[Stored dataset items]
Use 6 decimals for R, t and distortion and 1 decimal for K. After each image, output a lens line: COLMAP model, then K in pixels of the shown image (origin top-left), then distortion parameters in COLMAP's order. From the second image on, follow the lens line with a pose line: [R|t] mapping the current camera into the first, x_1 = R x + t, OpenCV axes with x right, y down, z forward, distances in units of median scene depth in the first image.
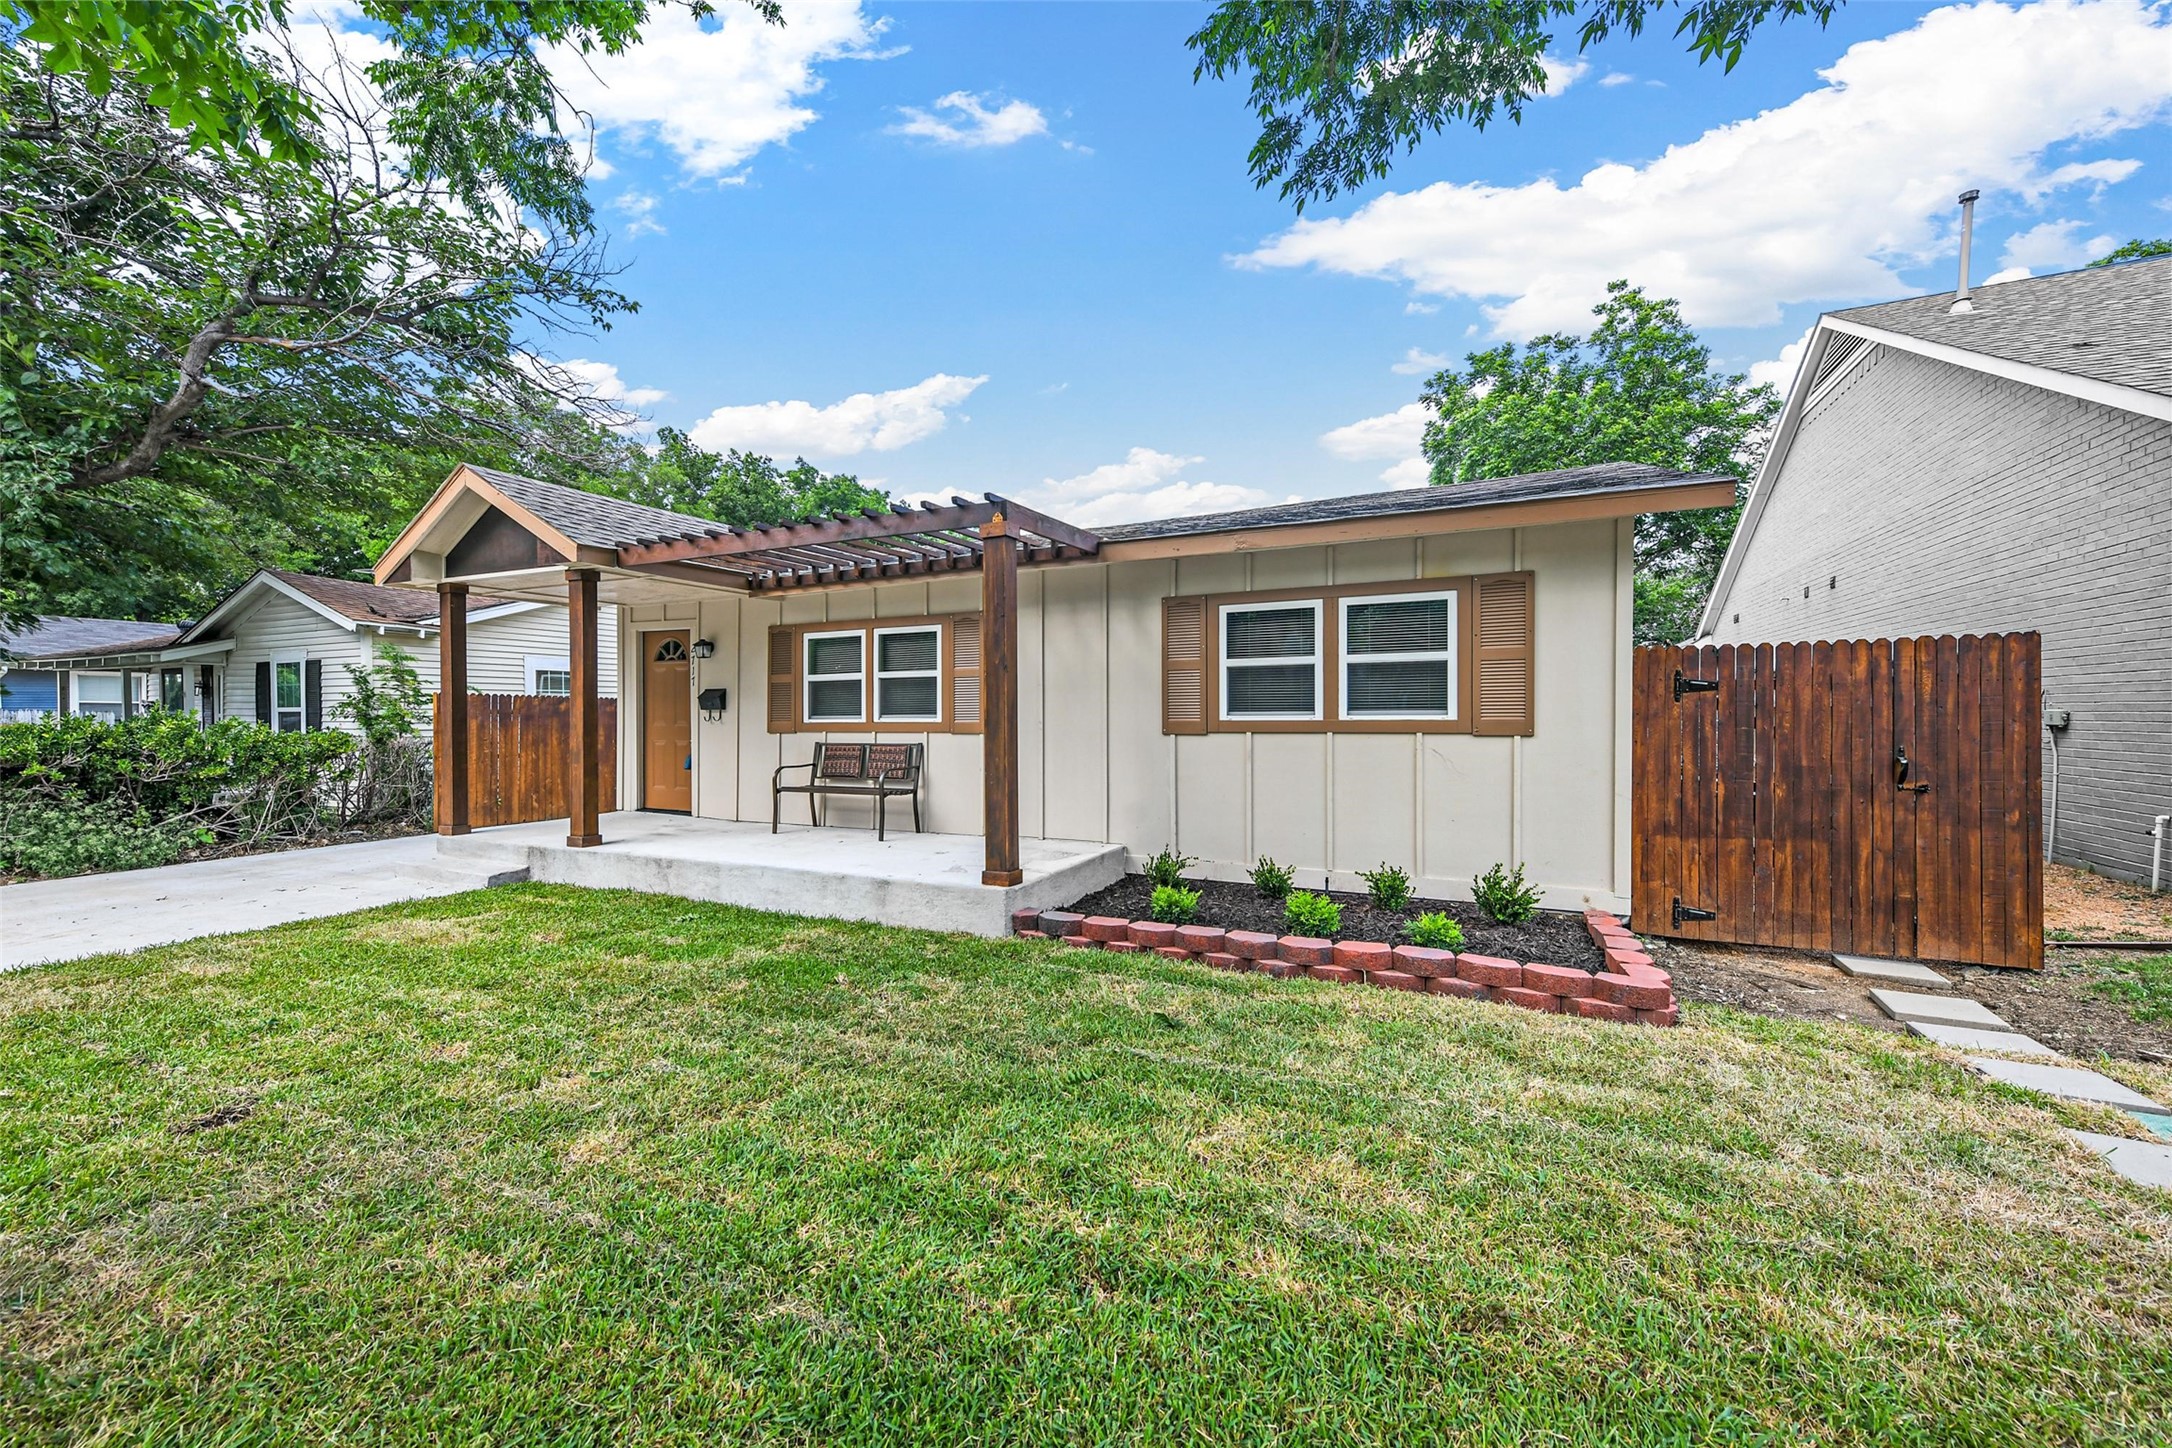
lens RADIAL K [[845.4, 0, 1088.7], [0, 845.4, 725.2], [0, 0, 1]] dist [0.013528, 0.000439]
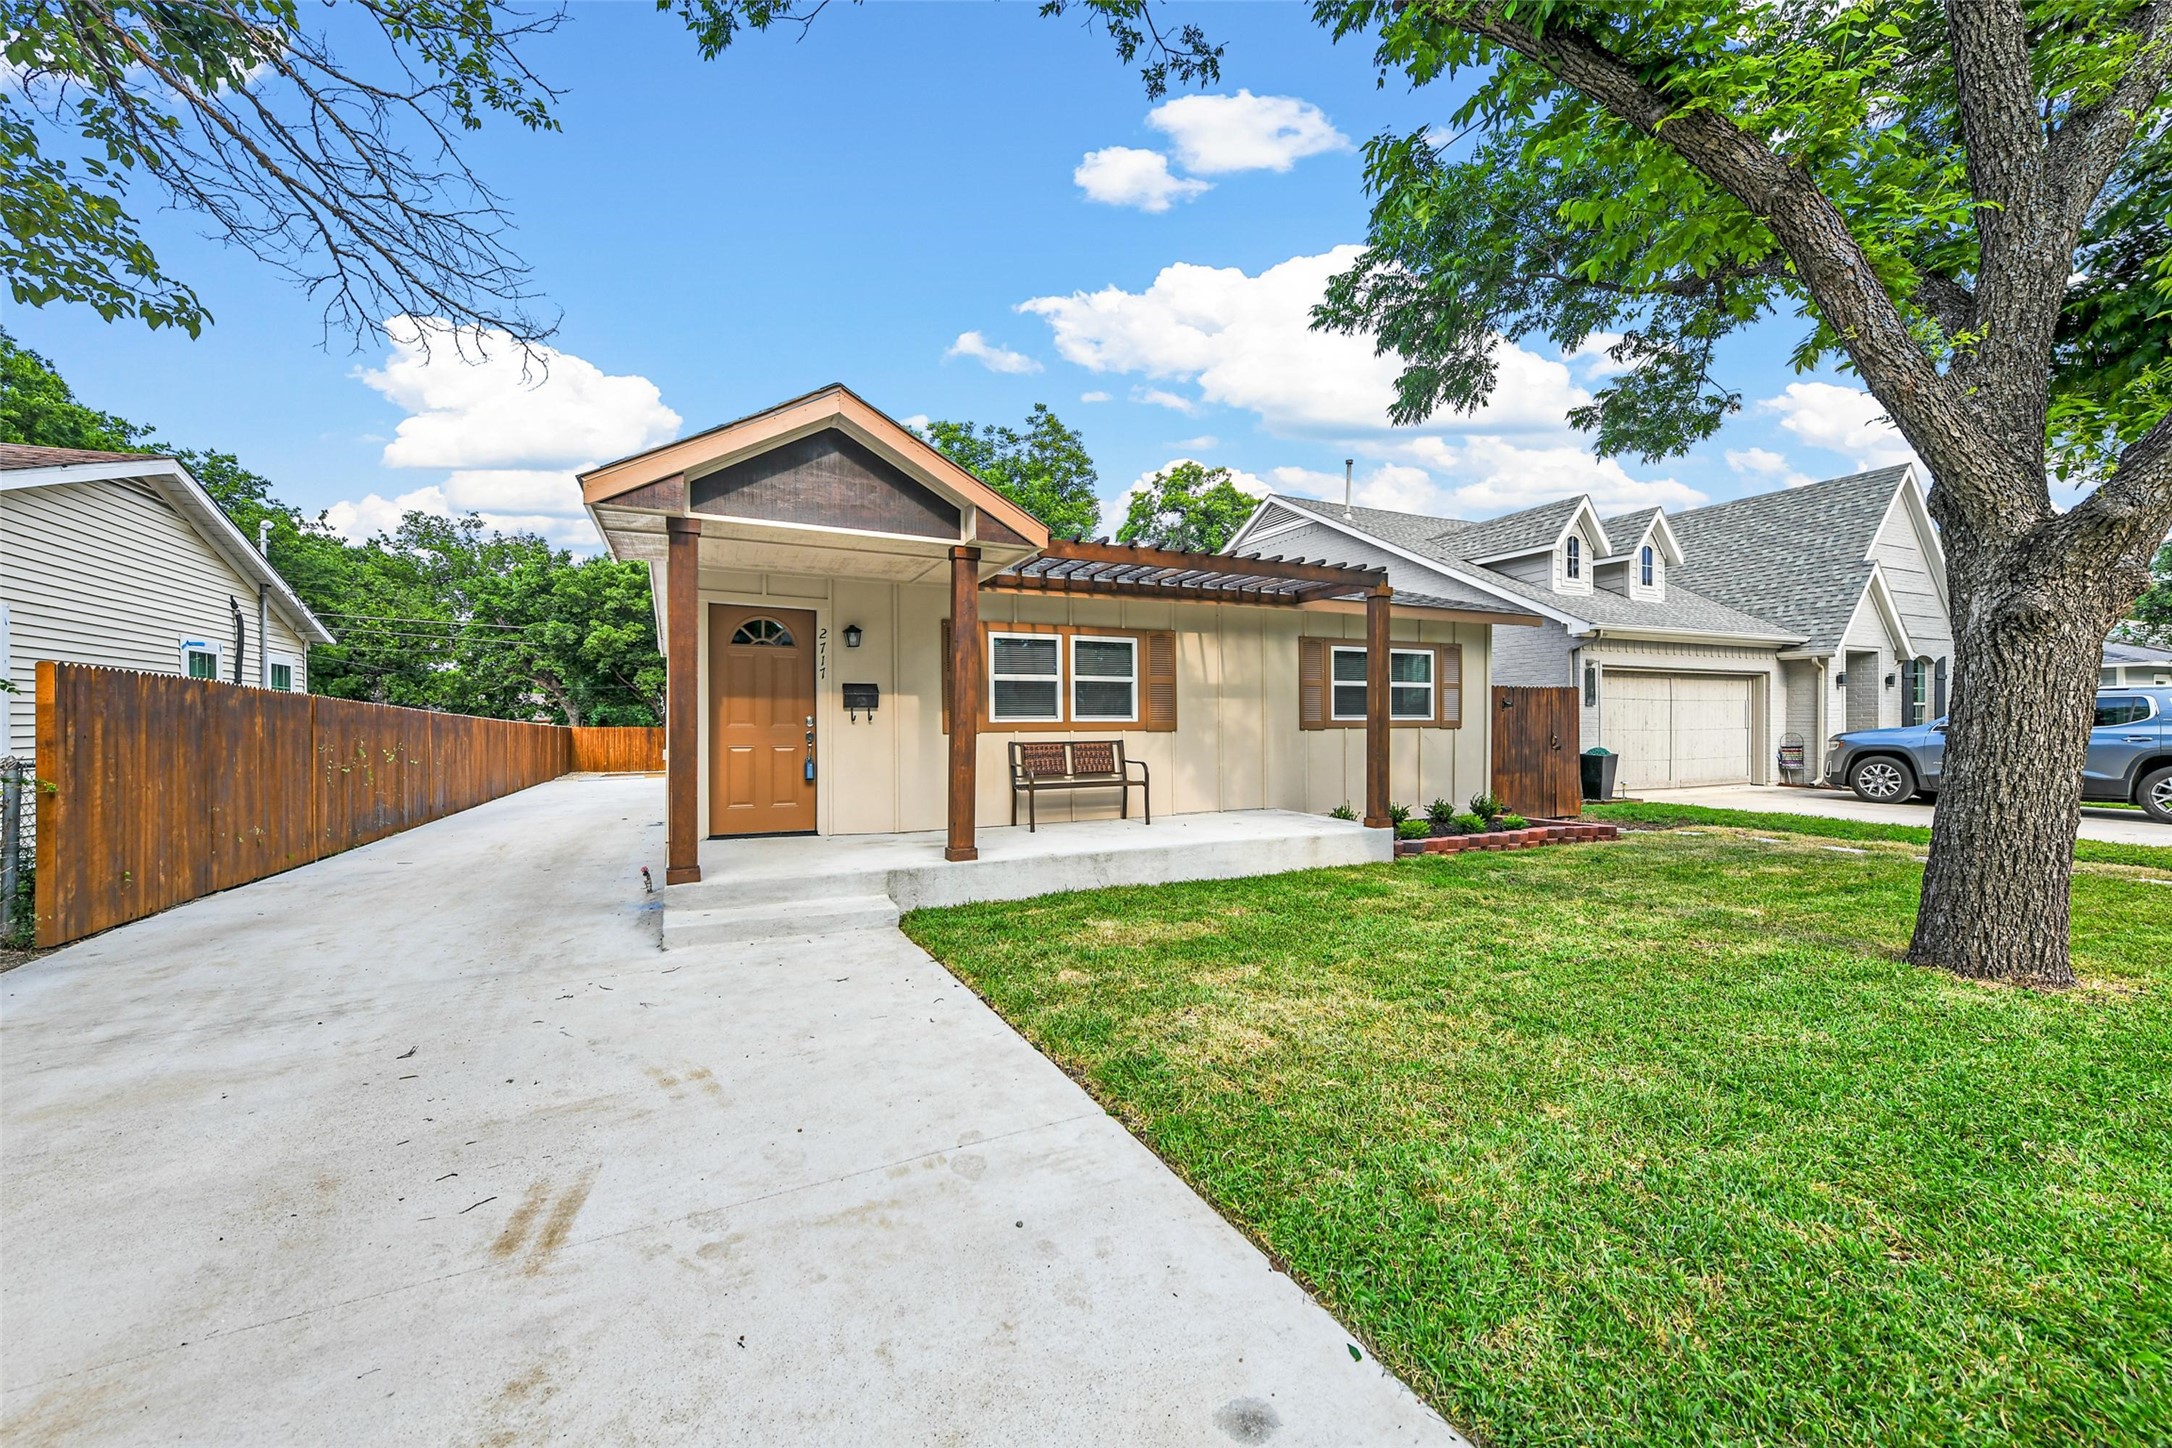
lens RADIAL K [[845.4, 0, 1088.7], [0, 845.4, 725.2], [0, 0, 1]] dist [0.013528, 0.000439]
pose [[0.624572, 0.001989, 0.780965, -1.381397], [0.009401, 0.999905, -0.010065, 0.015233], [-0.780911, 0.013628, 0.624494, 0.401708]]
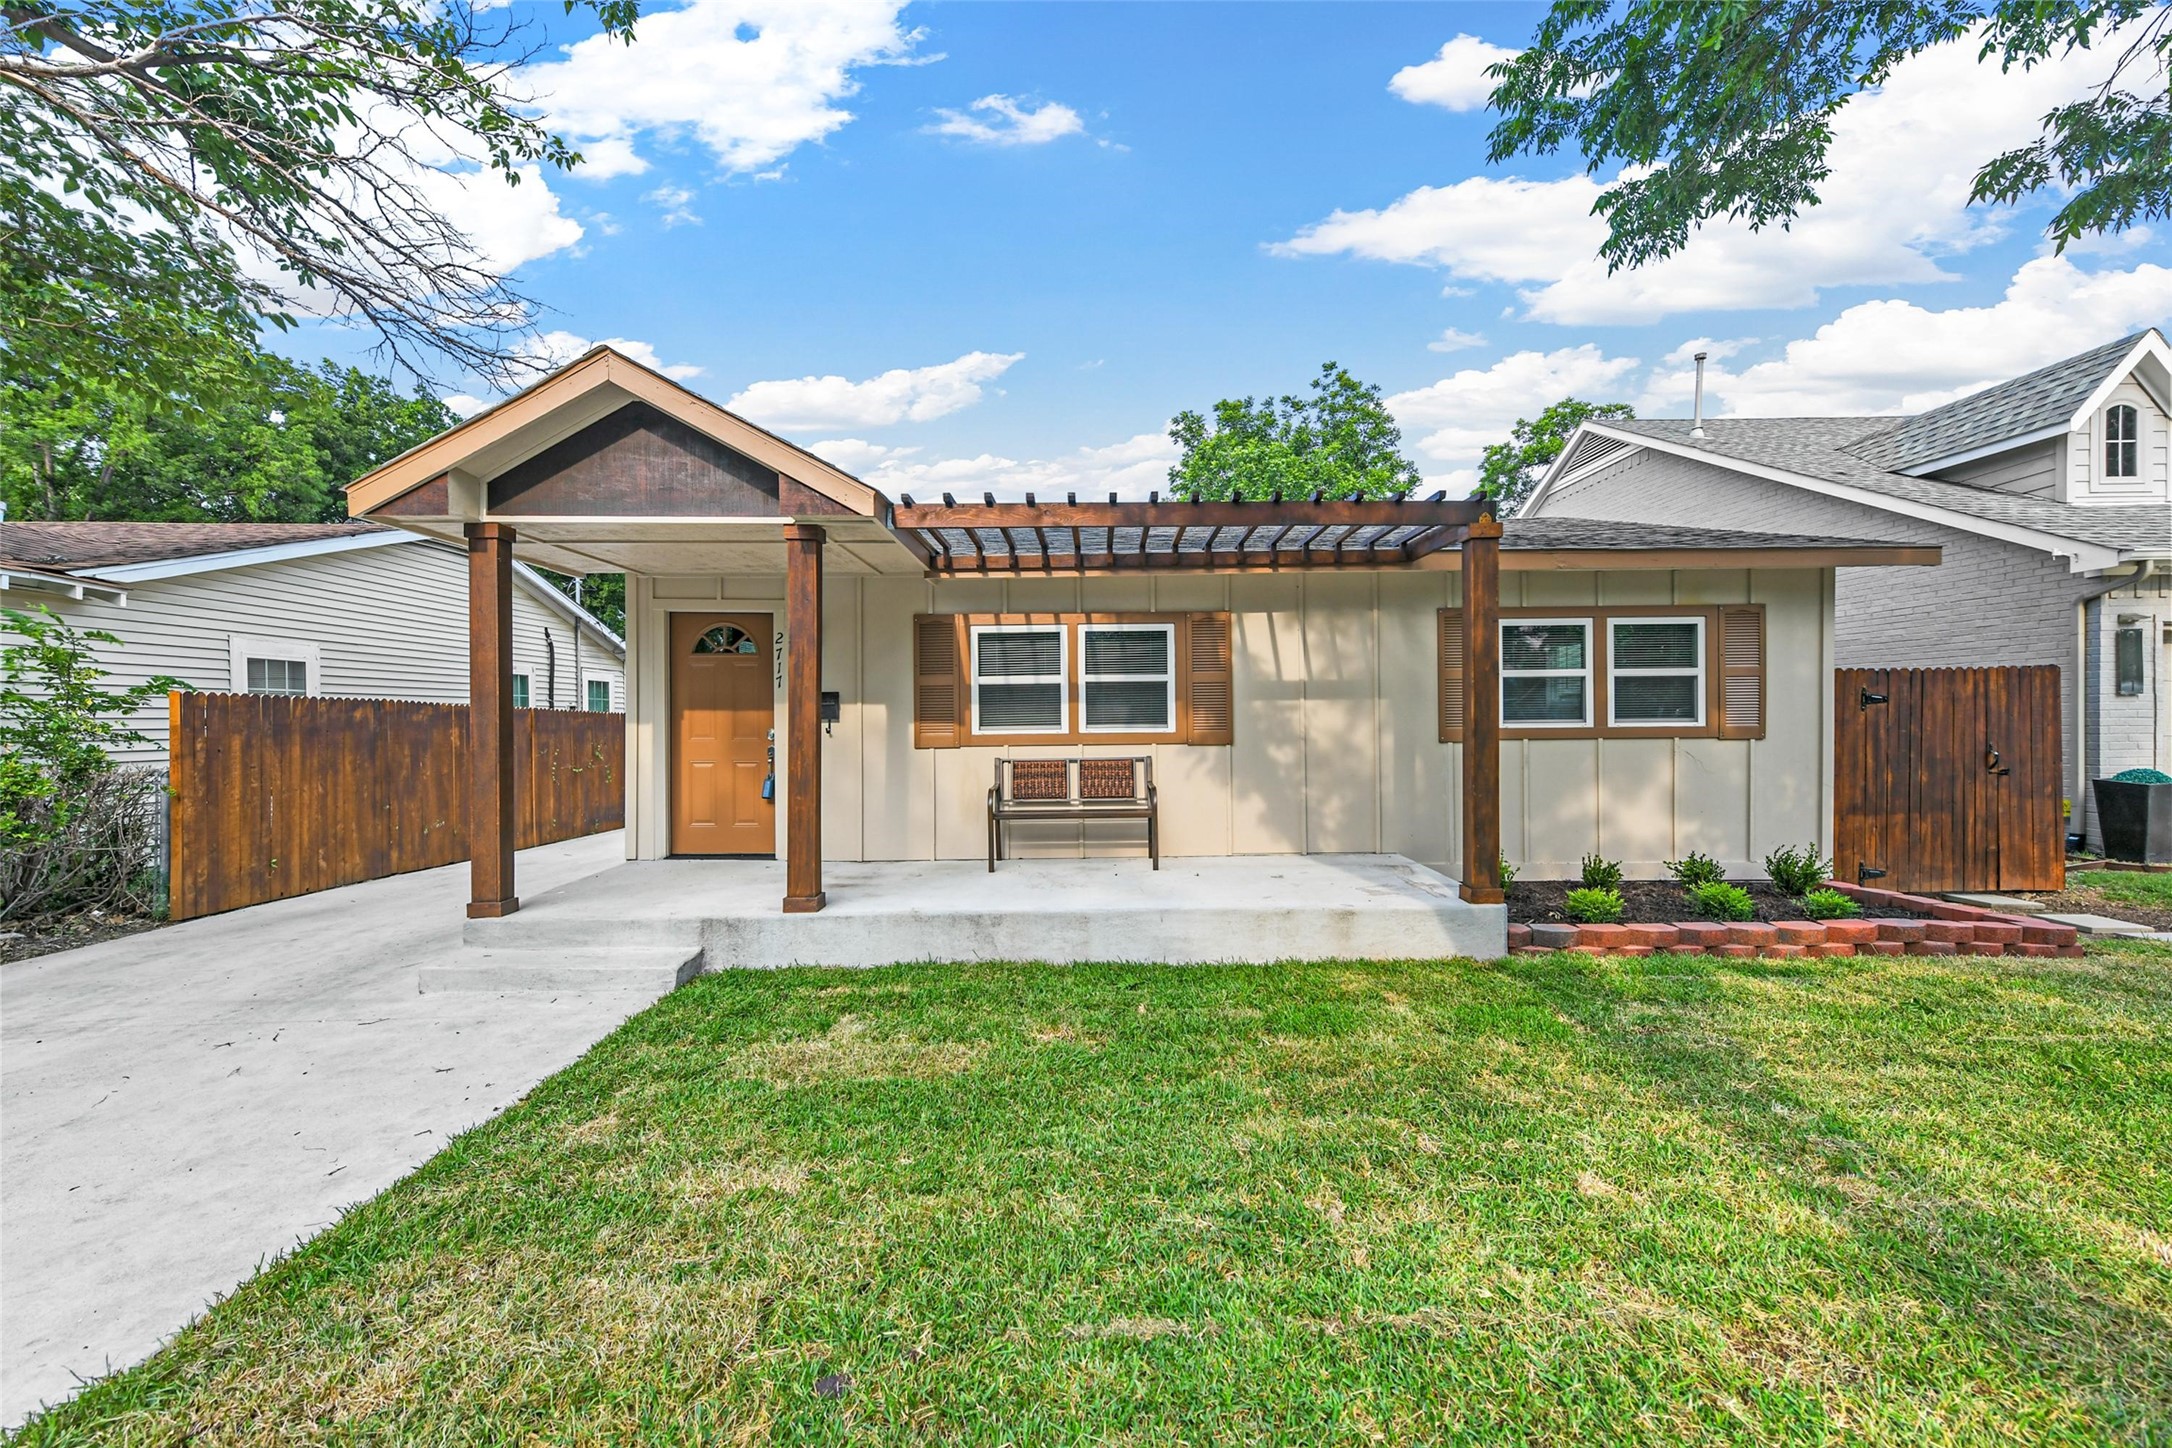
lens RADIAL K [[845.4, 0, 1088.7], [0, 845.4, 725.2], [0, 0, 1]] dist [0.013528, 0.000439]
pose [[0.898253, -0.005753, 0.439441, -0.798266], [0.009341, 0.999938, -0.006004, -0.008122], [-0.439379, 0.009499, 0.898251, 0.290078]]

→ THE TASK
Retype all of the data above line for line, changing nothing, and leave the pictures out.

→ WRITTEN SOLUTION
Use 6 decimals for R, t and distortion and 1 decimal for K. After each image, output a lens line: COLMAP model, then K in pixels of the shown image (origin top-left), then distortion parameters in COLMAP's order. From the second image on, follow the lens line with a pose line: [R|t] mapping the current camera into the first, x_1 = R x + t, OpenCV axes with x right, y down, z forward, distances in units of median scene depth in the first image.
lens RADIAL K [[845.4, 0, 1088.7], [0, 845.4, 725.2], [0, 0, 1]] dist [0.013528, 0.000439]
lens RADIAL K [[845.4, 0, 1088.7], [0, 845.4, 725.2], [0, 0, 1]] dist [0.013528, 0.000439]
pose [[0.624572, 0.001989, 0.780965, -1.381397], [0.009401, 0.999905, -0.010065, 0.015233], [-0.780911, 0.013628, 0.624494, 0.401708]]
lens RADIAL K [[845.4, 0, 1088.7], [0, 845.4, 725.2], [0, 0, 1]] dist [0.013528, 0.000439]
pose [[0.898253, -0.005753, 0.439441, -0.798266], [0.009341, 0.999938, -0.006004, -0.008122], [-0.439379, 0.009499, 0.898251, 0.290078]]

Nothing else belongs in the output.